The nature of the HIP rule’s criteria means that its eligibility list will evolve rapidly. Players may fall off the list due to factors beyond their control, such as an injury, but anyone eligible at the time they sign their contract will retain HIP status throughout that deal’s tenure. The Equalizer surveyed the lists and found, as of 23 December, that 30 eligible players are already in the NWSL and 65 are not in the league.

“This is part of our strategy: to attract and to retain,” Lee said. “Do we have players that can help a smaller-market team attract a player? Can Louisville keep Emma Sears with this? She doesn’t qualify now, but could she in two years when her contract’s up and they have the possibility of resigning her? I do think that ‘retain’ piece is an important element that sometimes get lost in the conversation, because it is just as important for us to keep those young, upcoming star players as it is to attract those global talents.”

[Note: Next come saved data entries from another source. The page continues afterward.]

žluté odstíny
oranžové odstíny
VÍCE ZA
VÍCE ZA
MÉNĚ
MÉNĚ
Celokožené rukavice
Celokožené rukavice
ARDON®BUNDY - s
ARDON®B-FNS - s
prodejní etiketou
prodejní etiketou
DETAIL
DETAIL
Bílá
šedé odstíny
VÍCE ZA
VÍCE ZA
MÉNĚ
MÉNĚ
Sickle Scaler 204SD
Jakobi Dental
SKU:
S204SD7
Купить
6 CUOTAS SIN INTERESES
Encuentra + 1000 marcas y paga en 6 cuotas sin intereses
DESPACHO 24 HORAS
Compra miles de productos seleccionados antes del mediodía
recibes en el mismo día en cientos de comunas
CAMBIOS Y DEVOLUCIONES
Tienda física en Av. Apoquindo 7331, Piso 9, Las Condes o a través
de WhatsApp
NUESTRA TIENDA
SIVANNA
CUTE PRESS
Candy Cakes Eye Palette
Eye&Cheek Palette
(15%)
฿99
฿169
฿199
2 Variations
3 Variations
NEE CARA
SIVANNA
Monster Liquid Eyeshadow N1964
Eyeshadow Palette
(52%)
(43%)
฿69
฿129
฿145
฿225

It should also help Bay FC when they look to extend the contract of their star acquisition of the winter, Claire Hutton. The 20-year-old midfielder is an emerging mainstay of Emma Hayes’ USWNT, and became eligible for HIP status by making last year’s NWSL Best XI first team. After Hutton surveyed suitors in Europe before authorizing her trade from the KC Current, Bay can plan beyond her current deal with her at the heart of midfield. Regardless of how her first year with Bay goes, her deserved place on the 2025 team of the year ensures she’s HIP-eligible through the end of 2027.

Some skeptics of the HIP rule ask, understandably, why the league wouldn’t just increase its salary cap. Cossington believes that “we should be encouraged by the fact that the league is very open minded to try to be innovative, to try to find different solutions without completely changing the construct of the cap, because there’s other consequences that we should be mindful of.”

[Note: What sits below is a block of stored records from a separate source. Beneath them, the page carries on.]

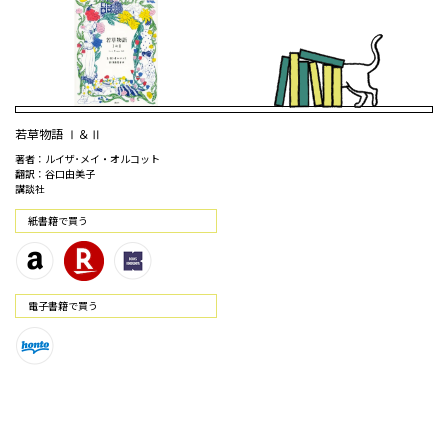
若草物語 Ⅰ＆Ⅱ
著者：ルイザ･メイ・オルコット
翻訳：谷口由美子
講談社
紙書籍で買う
電⼦書籍で買う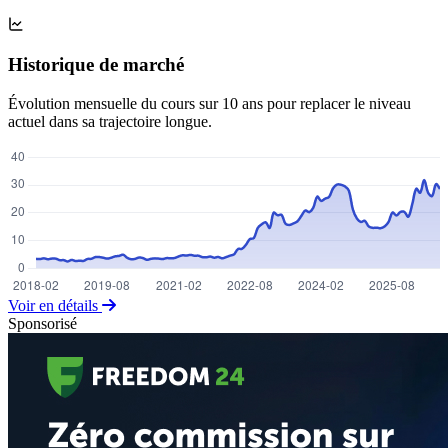
Historique de marché
Évolution mensuelle du cours sur 10 ans pour replacer le niveau
actuel dans sa trajectoire longue.
Voir en détails
Sponsorisé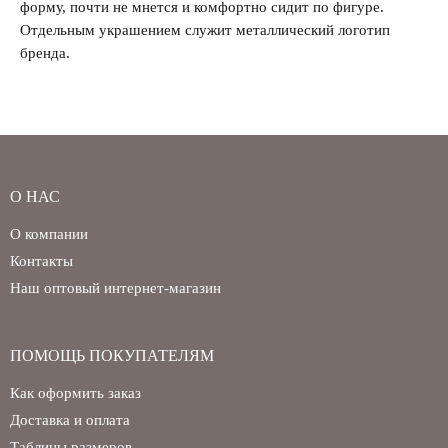
форму, почти не мнется и комфортно сидит по фигуре.
Забыли свой пароль?
Отдельным украшением служит металлический логотип
бренда.
О НАС
О компании
Контакты
Наш оптовый интернет-магазин
ПОМОЩЬ ПОКУПАТЕЛЯМ
Как оформить заказ
Доставка и оплата
Таблицы размеров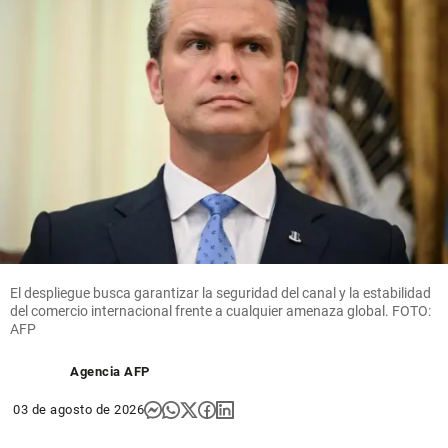
El despliegue busca garantizar la seguridad del canal y la estabilidad
del comercio internacional frente a cualquier amenaza global. FOTO:
AFP
Agencia AFP
03 de agosto de 2026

Those consequences aren’t just related to the bottom line; the NWSL Players Association contends that changes to compensation under a salary cap as a “mandatory subject of bargaining,” citing federal labor law. The current collective bargaining agreement runs through 2030.

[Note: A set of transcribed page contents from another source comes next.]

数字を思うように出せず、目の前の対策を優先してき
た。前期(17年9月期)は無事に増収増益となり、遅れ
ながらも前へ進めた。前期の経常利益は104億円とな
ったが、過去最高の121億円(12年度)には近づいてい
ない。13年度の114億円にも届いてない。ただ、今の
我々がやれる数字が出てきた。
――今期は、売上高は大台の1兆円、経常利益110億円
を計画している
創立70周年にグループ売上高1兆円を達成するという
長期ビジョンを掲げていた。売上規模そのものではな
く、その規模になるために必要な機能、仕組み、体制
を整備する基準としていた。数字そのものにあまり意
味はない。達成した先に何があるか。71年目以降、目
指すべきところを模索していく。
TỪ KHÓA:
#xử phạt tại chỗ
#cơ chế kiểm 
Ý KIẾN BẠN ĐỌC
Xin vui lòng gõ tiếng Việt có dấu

“In its simplest form, a salary cap increase was not going to be possible to pass at the board level,” Averbuch West said. “There’s a lot of thought on that, both ways, and I understand that. This was born from a creative solution to try to allow for adding star names and star players to the league, which we already have a lot of, in a way that the board could vote on and accept.”

Still, the architect of a budding NWSL dynasty worries this isn’t enough of an advancement to keep the league at the standing it aspires to retain.

“The salary cap still needs to increase,” Averbuch West said. “[The HIP rule] does help, certainly, but from my understanding of where the market is going, it’s probably not enough … I realistically don’t think we can get to the end of this CBA and not have to talk about it again.”

The HIP rule will go into effect on 1 July, giving all teams time to strategize and lay groundwork for moves that can benefit from the additional leverage. Teams will not be able to trade HIP leeway like they can with allocation money, ensuring all 16 teams have an equal amount of flexibility to its end. It’s all part of configuring a potential title-winning team in a league that still aspires to retain parity as a core value.

“The more complex the rules get, and the more pressure there is on making good roster decisions,” Averbuch West said, “I think we’ll see continuous stratification in the league of the general managers and front offices who are managing this well and who are maybe behind on that. That’s a challenge for us all.”